To be fair, the very nature of our capitalistic economic system will mandate a society where some individuals will possess the necessary talents and abilities to take full advantage and become very wealthy and powerful. Others will have extreme difficulty coping with competitive nature and meritocracy that capitalism demands, and they will usually wind up at the bottom of the totem pole. Most will fall somewhere in the middle. To paraphrase what Winston Churchill said about democracy-Capitalism is the worst form of economics, except for any other system that’s ever been tried.

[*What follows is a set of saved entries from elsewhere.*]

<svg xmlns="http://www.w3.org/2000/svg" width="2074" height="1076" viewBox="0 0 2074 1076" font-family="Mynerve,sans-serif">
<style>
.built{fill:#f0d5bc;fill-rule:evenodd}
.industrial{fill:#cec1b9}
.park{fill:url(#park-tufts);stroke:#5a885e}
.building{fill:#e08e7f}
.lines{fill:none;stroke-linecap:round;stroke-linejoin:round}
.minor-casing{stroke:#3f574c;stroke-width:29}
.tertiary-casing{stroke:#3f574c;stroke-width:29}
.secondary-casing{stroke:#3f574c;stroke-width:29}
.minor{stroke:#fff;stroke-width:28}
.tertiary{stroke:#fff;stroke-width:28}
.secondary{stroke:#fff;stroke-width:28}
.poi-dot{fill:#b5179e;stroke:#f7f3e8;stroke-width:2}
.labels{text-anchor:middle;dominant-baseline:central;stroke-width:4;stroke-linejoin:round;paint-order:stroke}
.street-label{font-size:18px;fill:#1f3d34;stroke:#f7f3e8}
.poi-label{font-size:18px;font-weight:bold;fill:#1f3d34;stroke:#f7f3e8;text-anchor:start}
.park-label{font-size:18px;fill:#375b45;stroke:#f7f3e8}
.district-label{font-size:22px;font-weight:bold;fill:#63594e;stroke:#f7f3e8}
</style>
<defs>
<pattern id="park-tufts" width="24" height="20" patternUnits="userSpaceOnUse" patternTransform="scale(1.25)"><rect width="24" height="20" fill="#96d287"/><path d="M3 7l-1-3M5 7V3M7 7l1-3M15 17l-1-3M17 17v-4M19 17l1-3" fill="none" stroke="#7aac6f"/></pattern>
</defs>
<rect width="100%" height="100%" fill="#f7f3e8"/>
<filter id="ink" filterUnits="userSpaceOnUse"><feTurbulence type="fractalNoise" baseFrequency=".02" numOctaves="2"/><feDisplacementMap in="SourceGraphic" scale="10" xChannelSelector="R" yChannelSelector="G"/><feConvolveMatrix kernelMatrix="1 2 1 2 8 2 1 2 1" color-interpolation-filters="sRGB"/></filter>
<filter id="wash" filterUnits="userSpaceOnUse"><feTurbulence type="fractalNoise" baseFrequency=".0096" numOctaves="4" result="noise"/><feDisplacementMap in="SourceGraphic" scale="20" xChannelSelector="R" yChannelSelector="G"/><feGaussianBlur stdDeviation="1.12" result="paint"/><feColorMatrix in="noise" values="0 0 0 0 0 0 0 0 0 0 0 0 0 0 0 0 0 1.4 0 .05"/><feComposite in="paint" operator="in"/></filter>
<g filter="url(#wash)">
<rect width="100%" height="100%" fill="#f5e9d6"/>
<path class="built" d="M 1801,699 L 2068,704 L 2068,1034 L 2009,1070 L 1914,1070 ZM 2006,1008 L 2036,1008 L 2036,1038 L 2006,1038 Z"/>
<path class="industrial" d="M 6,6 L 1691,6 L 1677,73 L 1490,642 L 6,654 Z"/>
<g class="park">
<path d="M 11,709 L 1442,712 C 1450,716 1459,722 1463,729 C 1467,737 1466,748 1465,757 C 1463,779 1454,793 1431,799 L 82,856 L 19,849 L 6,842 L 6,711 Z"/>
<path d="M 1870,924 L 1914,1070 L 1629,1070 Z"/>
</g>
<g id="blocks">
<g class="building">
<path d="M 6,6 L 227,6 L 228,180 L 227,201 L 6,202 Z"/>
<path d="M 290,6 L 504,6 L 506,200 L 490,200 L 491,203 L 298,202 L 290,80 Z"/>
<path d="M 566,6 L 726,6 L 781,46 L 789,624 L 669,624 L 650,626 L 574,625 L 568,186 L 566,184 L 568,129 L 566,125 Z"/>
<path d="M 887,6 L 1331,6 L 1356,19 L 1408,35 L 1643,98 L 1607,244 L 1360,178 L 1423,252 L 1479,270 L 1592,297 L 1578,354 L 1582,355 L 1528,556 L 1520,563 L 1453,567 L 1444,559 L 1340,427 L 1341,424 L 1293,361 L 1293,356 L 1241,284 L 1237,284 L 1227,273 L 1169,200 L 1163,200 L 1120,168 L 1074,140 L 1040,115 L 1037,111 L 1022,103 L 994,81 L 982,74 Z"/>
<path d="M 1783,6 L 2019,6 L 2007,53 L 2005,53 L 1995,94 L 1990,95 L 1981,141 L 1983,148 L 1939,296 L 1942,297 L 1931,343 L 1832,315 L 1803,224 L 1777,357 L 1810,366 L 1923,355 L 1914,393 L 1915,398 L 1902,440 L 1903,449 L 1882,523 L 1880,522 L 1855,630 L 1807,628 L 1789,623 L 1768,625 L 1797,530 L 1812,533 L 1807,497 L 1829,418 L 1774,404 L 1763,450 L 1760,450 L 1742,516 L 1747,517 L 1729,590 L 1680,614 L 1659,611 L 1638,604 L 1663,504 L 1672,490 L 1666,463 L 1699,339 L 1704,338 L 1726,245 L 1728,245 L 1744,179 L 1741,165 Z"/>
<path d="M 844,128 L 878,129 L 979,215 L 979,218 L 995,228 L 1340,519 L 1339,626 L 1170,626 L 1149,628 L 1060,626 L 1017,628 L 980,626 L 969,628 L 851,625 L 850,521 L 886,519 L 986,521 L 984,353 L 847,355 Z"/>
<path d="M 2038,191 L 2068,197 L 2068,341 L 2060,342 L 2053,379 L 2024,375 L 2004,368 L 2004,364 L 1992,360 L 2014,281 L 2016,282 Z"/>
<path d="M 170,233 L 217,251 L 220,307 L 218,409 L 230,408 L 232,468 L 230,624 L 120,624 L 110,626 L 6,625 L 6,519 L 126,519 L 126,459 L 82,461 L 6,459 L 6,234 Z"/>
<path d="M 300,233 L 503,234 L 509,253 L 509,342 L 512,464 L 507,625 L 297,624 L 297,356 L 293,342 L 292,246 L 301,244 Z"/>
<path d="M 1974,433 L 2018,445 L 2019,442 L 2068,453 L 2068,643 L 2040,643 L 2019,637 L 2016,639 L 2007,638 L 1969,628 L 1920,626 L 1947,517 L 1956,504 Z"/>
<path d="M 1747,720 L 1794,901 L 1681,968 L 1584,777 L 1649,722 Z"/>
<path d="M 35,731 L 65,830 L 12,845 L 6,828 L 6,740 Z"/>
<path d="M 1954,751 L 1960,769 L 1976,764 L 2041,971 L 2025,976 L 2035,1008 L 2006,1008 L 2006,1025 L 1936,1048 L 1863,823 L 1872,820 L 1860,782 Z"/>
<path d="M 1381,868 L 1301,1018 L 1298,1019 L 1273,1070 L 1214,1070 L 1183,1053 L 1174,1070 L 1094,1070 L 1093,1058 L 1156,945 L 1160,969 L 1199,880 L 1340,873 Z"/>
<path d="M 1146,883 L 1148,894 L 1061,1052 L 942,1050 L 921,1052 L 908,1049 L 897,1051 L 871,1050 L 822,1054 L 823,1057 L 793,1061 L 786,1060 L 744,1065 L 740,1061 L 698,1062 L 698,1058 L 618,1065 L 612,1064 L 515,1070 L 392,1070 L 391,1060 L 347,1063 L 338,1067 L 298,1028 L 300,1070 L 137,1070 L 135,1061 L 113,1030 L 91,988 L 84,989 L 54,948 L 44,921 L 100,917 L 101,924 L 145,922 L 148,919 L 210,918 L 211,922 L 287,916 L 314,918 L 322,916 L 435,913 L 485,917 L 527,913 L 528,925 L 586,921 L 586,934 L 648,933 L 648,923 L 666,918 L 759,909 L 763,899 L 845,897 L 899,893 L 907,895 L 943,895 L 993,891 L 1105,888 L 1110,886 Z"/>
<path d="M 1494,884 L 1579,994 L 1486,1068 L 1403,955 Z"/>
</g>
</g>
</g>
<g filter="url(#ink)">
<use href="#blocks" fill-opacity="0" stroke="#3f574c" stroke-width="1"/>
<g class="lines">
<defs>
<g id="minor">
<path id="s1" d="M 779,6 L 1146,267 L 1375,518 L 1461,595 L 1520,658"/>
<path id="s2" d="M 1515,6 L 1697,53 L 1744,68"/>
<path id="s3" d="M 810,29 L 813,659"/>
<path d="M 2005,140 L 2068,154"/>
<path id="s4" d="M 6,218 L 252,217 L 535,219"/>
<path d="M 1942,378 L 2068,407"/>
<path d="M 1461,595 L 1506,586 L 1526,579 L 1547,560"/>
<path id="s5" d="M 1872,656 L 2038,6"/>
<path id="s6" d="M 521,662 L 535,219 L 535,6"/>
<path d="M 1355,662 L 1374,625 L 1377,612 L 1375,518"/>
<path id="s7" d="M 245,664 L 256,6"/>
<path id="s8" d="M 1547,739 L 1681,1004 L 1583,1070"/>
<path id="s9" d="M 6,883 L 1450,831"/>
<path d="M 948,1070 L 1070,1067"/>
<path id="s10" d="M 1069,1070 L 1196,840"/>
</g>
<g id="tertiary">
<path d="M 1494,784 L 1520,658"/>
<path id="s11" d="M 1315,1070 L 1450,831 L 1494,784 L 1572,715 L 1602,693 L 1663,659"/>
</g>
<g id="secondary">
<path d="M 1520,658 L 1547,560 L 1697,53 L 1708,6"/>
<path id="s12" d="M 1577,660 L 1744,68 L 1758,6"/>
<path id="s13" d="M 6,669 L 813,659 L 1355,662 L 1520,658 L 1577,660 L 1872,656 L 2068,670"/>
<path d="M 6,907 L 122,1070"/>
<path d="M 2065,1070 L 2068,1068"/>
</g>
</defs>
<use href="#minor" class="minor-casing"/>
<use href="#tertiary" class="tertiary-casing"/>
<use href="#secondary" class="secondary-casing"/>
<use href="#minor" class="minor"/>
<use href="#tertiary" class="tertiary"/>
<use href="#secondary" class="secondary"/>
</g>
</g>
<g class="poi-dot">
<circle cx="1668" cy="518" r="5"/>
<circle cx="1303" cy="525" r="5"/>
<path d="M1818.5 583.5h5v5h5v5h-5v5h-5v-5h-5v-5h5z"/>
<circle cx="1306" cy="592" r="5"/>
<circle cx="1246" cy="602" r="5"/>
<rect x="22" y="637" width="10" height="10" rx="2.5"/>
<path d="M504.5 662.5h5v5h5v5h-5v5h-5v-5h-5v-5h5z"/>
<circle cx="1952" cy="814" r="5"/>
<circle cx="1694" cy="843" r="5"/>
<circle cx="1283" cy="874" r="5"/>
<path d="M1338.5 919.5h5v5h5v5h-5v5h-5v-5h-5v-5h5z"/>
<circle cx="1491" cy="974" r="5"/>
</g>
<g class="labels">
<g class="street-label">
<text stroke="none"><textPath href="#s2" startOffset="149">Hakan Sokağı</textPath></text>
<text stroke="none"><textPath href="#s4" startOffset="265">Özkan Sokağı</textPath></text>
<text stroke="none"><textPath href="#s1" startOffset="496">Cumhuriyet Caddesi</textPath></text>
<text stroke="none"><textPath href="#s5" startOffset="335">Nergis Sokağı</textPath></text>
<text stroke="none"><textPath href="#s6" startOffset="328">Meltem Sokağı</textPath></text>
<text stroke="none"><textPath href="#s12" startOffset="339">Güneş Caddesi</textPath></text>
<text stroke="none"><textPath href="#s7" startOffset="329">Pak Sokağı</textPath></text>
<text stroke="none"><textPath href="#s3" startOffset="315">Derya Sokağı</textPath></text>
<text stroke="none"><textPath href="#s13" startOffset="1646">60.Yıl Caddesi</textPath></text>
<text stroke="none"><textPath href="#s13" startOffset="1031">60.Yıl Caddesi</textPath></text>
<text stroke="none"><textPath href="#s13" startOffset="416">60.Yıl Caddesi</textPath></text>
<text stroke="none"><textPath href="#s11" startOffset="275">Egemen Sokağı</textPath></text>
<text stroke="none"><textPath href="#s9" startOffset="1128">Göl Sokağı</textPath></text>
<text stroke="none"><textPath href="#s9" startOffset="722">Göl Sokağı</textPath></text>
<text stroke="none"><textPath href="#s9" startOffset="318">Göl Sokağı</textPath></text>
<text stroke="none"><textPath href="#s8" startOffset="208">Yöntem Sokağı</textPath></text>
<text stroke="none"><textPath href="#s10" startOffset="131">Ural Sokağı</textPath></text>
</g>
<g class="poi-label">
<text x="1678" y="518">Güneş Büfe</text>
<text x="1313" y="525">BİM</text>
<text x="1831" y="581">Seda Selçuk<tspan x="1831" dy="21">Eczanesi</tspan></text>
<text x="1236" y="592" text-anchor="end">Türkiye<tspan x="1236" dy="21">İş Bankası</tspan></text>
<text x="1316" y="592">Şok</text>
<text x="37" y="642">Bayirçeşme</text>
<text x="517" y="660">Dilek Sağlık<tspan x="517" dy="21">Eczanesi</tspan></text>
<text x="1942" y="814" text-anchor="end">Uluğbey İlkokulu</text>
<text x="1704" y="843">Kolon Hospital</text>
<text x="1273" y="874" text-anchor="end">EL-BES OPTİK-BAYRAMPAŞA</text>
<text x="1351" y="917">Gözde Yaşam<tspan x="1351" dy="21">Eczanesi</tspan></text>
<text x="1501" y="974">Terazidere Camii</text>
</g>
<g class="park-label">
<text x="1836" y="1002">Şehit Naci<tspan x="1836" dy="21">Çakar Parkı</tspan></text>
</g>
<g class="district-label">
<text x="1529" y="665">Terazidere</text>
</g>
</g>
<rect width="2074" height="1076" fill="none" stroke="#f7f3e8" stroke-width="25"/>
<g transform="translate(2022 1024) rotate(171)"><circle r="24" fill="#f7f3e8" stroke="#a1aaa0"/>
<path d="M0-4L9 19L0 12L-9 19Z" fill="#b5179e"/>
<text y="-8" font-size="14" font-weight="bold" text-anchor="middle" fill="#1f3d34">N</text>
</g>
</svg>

In any event, no matter what President Obama proposes tonight regarding income inequality, don’t look for our piece of crap Congress to take any meaningful action on any proposal. Politicians these days are bought and paid for by billionaires who have their own agendas, and they hardly include helping to raise the lower classes out of poverty. Once elected, a politician’s primary objective is to get re-elected; and to do that, he or she has to make the billionaires who put him or her in office happy so these billionaires will keep pouring money into their campaigns. That’s what our so-called democratic system has devolved to, why no meaningful legislation is ever enacted, and why the entire system has pretty much become a farce.